When attempting to understand the rate law of a given reaction, it's essential to identify the experimental conditions under which the reaction rate was determined. The coefficients in the rate equation reflect the influence of reactant concentrations on the reaction speed and not necessarily the stoichiometry of the overall reaction.

It's common for students to mistakenly assume the order of the reaction (the exponent applied to the reactant concentration in the rate law) equal to the stoichiometric coefficient of the reactant in the balanced equation. Hence, to improve students' understanding, emphasize that the reaction order is determined experimentally and that it may differ from the stoichiometric coefficients.

Role of the Rate-Determining Step

In a multi-step reaction mechanism, one step typically proceeds at a slower rate than the others and thus limits the overall reaction speed. This is known as the rate-determining step (RDS), and it's crucial for calculating the correct rate law. For the given reaction, the slow first step \( A + B \rightarrow I \) is the rate-determining step.
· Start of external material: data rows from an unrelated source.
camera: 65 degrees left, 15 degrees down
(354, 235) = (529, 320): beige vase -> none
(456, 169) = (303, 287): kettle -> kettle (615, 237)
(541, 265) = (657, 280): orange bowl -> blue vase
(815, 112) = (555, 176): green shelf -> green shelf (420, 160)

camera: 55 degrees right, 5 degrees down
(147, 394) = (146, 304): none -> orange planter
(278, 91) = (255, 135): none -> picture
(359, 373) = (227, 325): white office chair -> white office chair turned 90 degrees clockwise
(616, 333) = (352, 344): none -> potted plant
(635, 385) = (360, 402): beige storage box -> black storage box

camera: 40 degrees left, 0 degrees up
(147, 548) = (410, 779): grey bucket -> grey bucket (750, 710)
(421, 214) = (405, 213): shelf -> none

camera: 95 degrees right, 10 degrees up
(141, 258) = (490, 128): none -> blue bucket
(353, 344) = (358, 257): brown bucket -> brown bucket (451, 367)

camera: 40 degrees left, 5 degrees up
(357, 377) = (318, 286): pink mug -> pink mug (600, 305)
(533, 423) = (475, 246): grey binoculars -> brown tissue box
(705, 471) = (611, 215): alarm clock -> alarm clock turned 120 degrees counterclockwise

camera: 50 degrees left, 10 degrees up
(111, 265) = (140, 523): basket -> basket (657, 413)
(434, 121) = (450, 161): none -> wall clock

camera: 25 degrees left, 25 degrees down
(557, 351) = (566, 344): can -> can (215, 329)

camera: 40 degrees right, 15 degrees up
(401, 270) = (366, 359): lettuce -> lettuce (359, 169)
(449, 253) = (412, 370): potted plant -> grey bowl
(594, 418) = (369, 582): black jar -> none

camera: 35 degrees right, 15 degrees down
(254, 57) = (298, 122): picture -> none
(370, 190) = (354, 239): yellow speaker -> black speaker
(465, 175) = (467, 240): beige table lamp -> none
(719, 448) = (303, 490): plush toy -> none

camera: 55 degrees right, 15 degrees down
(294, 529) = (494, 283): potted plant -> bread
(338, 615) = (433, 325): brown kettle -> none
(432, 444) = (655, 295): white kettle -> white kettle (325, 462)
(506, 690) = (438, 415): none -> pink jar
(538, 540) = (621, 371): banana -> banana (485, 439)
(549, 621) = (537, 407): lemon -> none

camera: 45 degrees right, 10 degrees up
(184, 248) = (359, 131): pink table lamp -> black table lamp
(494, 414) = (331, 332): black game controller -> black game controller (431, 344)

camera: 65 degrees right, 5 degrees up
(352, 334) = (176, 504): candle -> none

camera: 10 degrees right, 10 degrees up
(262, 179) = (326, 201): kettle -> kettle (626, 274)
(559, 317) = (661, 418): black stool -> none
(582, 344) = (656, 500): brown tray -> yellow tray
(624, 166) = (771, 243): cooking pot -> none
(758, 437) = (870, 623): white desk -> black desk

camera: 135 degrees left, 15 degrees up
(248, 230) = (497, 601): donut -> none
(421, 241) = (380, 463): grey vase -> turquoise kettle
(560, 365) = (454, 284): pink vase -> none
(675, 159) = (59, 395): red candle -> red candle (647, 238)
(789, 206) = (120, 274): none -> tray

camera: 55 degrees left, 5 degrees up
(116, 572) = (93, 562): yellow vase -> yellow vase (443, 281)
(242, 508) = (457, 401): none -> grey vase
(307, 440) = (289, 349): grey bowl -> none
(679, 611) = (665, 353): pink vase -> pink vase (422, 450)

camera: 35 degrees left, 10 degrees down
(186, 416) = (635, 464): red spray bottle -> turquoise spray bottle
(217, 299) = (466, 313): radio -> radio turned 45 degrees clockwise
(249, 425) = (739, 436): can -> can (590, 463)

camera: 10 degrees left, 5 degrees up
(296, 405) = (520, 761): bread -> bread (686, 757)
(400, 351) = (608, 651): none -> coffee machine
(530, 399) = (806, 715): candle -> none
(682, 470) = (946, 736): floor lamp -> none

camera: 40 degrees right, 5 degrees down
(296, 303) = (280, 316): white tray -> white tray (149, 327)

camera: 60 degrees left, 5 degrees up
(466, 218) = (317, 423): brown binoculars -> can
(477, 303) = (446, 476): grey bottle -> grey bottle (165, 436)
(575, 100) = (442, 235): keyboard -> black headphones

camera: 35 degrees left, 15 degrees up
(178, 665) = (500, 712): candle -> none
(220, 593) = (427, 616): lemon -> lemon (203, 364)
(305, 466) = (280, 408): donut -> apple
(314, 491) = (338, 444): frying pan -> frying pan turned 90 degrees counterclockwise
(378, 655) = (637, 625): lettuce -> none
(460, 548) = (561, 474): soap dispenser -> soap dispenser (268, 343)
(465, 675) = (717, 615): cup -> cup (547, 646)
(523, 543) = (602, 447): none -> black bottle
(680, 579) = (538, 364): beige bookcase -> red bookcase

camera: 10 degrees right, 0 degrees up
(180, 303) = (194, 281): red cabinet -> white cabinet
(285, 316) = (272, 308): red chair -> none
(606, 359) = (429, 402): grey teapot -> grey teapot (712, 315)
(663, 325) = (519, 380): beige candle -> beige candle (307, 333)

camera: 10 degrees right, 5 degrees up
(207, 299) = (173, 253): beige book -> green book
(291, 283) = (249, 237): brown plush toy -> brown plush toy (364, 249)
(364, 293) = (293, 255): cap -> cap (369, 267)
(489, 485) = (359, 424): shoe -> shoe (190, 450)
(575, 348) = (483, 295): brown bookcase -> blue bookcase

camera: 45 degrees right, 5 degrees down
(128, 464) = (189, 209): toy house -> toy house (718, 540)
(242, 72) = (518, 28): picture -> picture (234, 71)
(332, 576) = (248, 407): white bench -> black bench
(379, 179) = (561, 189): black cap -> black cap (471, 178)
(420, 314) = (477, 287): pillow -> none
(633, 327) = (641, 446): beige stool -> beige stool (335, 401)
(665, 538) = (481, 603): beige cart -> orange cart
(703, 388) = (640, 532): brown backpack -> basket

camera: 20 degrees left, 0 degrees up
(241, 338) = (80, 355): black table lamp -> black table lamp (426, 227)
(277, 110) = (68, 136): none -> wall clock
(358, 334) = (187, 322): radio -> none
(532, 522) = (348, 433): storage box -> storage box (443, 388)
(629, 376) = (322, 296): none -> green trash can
This concept can be challenging, so here's a helpful analogy: consider a factory production line where one station is much slower than all others. The overall production rate of the factory depends on the speed of the slowest station, not the average speed. Similarly, in chemical reactions, the rate-determining step sets the pace for the entire reaction.

To help students grasp this concept, focus on examples where they can practice identifying the rate-determining step from a mechanism and then derive the rate law accordingly. It is also useful to clarify that the rate-determining step might not involve all reactants but determines the expression for the reaction rate.

The Importance of Reaction Intermediates

Reaction intermediates are species that are formed and consumed during the course of a reaction mechanism. They are different from reactants and products because they do not appear in the overall balanced equation. As seen in the mechanism \( A + B \rightarrow I \) followed by \( I + B \rightarrow C + D \), the species \( I \) is an intermediate.

Understanding the role of intermediates is vital for students, as they are key to linking together the steps of a complex reaction mechanism. Intermediates can be tricky since they are not present at the start or end of the reaction but must be considered when determining the overall rate law.

One common student misconception is to include intermediates in the rate law as if they were reactants or products. It's essential to correct this misunderstanding and teach that the steady-state approximation or other methods are used to replace intermediates with reactants to match the experimentally determined rate law. Provide examples where students can practice writing rate laws with and without intermediates, emphasizing the need to substitute the intermediates with the initial reactants' concentrations wherever possible.